Pentagon Under Fire After What It Did to Journalists

( – The Pentagon is refusing to allow journalists to embed with American troops sent overseas to support Ukraine, and the collective free press is demanding to know why. Pentagon Press Secretary John Kirby came under fire multiple times in the past week for failing to provide an answer.

During a press briefing on February 9, Kirby offered logistical excuses and brushed off the issue as a matter still under discussion. “This is a modest number of forces that are … relocating to provide reassurance to allies,” Kirby said of the American soldiers on their way to help confront more than 130,000 Russian troops.

No Plausible Reason For Breaking Standard Protocol

So far, the Pentagon’s stance is one of uncertainty and deflection. Journalists from across the political spectrum find themselves united around the issue with nearly every mainstream outlet asking the simple question: why? What makes this different?

On Wednesday, February 9, Marcus Weisgerber of the Pentagon Press Association tweeted a letter sent to Defense Secretary Lloyd Austin and National Security Adviser Jake Sullivan.

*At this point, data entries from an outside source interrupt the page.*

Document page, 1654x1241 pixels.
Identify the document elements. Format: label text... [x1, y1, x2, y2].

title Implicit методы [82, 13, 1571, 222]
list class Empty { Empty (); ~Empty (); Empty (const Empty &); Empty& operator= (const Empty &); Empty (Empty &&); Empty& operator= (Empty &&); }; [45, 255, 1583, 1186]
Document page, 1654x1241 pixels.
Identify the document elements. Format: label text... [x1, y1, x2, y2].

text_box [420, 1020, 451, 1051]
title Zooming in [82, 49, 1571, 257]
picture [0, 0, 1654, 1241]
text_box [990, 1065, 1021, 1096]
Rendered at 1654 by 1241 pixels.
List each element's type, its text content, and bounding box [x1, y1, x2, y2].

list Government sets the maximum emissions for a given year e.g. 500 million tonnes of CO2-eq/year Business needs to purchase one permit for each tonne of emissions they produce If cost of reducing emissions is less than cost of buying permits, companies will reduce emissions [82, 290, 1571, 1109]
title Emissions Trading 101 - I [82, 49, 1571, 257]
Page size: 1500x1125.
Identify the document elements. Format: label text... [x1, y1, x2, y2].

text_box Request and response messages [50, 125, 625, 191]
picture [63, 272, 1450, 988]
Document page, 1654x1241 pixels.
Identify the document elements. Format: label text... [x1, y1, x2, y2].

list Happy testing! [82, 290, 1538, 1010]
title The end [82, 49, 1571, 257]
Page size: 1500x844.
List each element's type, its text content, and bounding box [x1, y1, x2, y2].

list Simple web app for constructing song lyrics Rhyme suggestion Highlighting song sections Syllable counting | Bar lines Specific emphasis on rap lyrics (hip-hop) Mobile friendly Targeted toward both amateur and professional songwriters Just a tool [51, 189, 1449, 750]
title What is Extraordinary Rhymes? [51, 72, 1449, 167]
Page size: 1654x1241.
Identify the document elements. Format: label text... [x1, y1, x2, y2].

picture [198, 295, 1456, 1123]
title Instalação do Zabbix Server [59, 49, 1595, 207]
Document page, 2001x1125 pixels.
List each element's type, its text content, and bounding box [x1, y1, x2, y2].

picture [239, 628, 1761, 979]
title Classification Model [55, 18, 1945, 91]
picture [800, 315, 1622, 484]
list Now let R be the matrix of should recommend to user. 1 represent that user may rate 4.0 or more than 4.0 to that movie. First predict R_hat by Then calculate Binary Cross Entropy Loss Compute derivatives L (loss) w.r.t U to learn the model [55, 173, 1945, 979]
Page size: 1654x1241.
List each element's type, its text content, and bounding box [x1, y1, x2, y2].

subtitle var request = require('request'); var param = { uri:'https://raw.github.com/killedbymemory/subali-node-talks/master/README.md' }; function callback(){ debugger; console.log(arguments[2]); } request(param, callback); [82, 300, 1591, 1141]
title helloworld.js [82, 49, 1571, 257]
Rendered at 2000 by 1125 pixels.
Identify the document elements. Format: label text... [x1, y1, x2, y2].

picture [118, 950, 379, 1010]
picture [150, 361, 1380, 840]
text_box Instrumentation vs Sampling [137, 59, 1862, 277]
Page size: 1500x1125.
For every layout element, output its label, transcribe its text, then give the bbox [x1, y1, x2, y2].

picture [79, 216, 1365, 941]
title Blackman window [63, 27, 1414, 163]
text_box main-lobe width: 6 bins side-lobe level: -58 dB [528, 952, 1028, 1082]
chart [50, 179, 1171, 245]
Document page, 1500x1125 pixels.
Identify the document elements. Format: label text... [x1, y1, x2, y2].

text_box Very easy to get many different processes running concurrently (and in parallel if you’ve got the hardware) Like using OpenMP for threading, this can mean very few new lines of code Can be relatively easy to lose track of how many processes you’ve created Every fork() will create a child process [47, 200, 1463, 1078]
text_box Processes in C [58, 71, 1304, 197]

The association’s letter said that “the Biden administration can choose to enable timely coverage in Europe or it can obstruct the public’s view of a military mission being paid for with taxpayer dollars.”

Jen Psaki brushed the issue off in a press conference Wednesday, stating that it’s the administration’s “overarching approach” to allow journalist embeds, but that she’d need to look into the matter further.

The Free Press Has an Important and Historical Role to Play

Press embeds are an essential piece of the American military puzzle. Since WWII, families of servicemen and women have had a direct outlet for first-hand information about their loved ones. Those embeds came in different forms, but they were there.

From the first films of WWII through Vietnam, war reporting wasn’t just common; it was legendary. The bravery of American journalists went on display every day alongside the troops. Former President George H.W. Bush changed that in the first Gulf War, assembling the press in pools far from the action. His son, former President George W. Bush, allowed nearly 800 journalists to embed with forces on their way to rid Iraq of Saddam Hussein.

The military is held accountable by the free press. In a democratic society, nothing can be more important than transparency.